Corpus callosum abnormalities were present in two cases and consisted of either absence or marked hypoplasia of this structure. These findings are similar to those described in two cases from Brazil [5] and are most likely of disruptive origin, resulting from massive neuronal loss and cerebral damage from Zika virus.

Our study shows that both brainstem and cerebellum might also be affected by Zika virus. Two fetuses showed cerebellar hypoplasia and in one case the brainstem was thinned without visibility of the bulge of the pons. These findings are similar to the description of two fetuses in Brazil [5]. Cytomegalovirus might also affect the cerebellum, causing hypoplasia and hemorrhage [14]. Similarly, cerebellar hypoplasia is reported in congenital lymphocytic choriomeningitis virus infection [17], while parvovirus B19 infection might be responsible for cerebellar hemorrhage [22]. Brainstem hypoplasia might result from profound cerebellar damage.

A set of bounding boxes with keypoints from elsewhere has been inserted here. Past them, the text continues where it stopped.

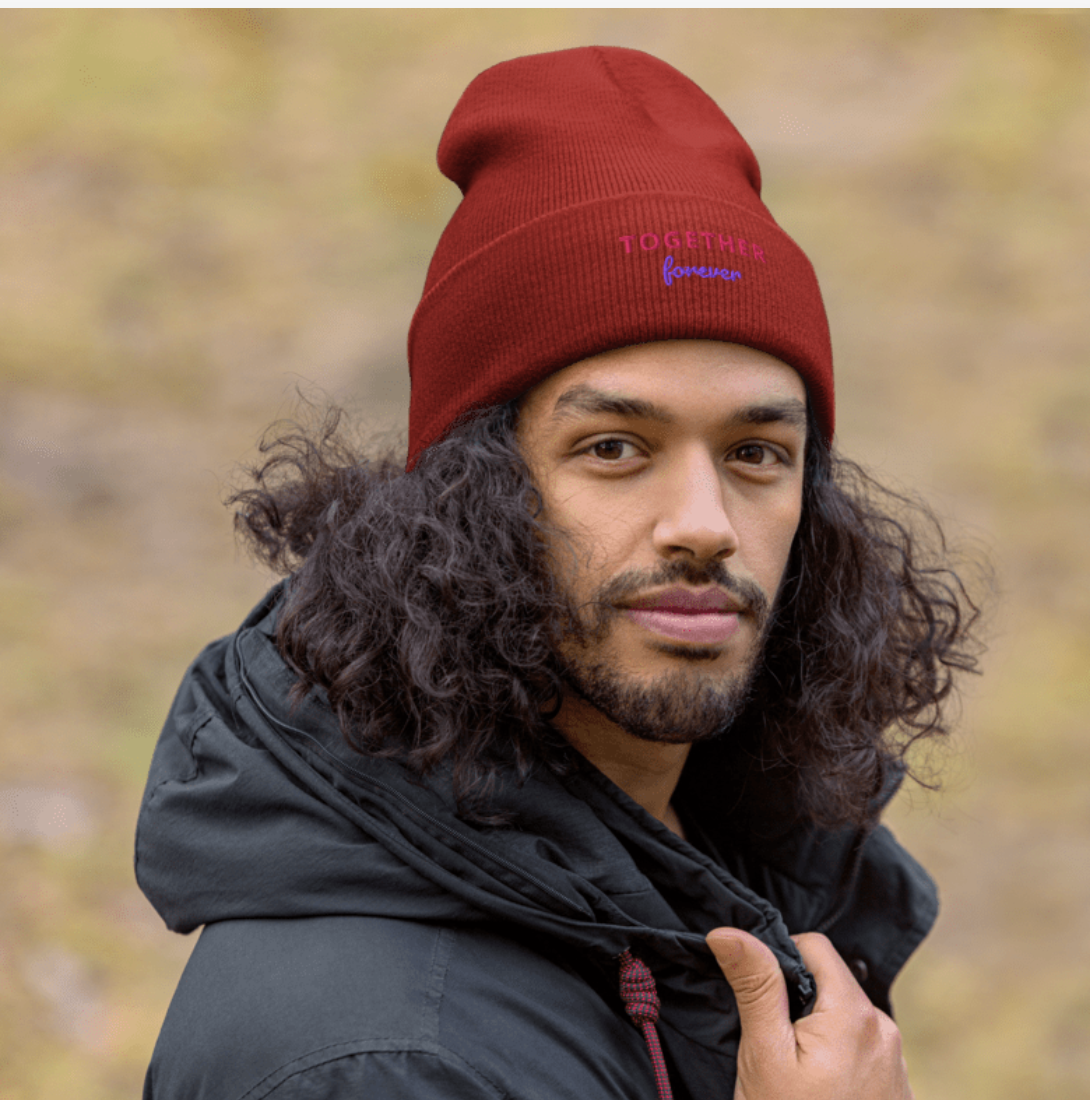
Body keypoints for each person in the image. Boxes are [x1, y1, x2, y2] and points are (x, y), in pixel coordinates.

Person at [137, 46, 983, 1100]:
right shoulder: (386, 1064)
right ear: (468, 496)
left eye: (755, 453)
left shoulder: (728, 852)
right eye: (614, 448)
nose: (705, 524)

Another cause might be that the brainstem constitutes a specific target of Zika virus.

In two of our three cases, maternal infection occurred during the first trimester. In a recent article [23], two cases of microcephaly and two additional cases of brain calcifications were observed following a second-trimester Zika virus maternal infection. It is likely that in the future, as it is observed for cytomegalovirus, less severe cerebral lesions might be described when maternal infection occurs late during pregnancy.

Conclusion

This small series analyzes cerebral lesions observed in congenital Zika virus infection using fetal MRI. As in the few other reported cases in the literature, severe cerebral damage was observed in our series. The findings we observed are in accordance with very recent experiments showing that neural precursor cells constitute a direct target for Zika virus. Most probably, as has been observed in cases of cytomegalovirus, less severe cerebral lesions might result from maternal infection occurring later during pregnancy.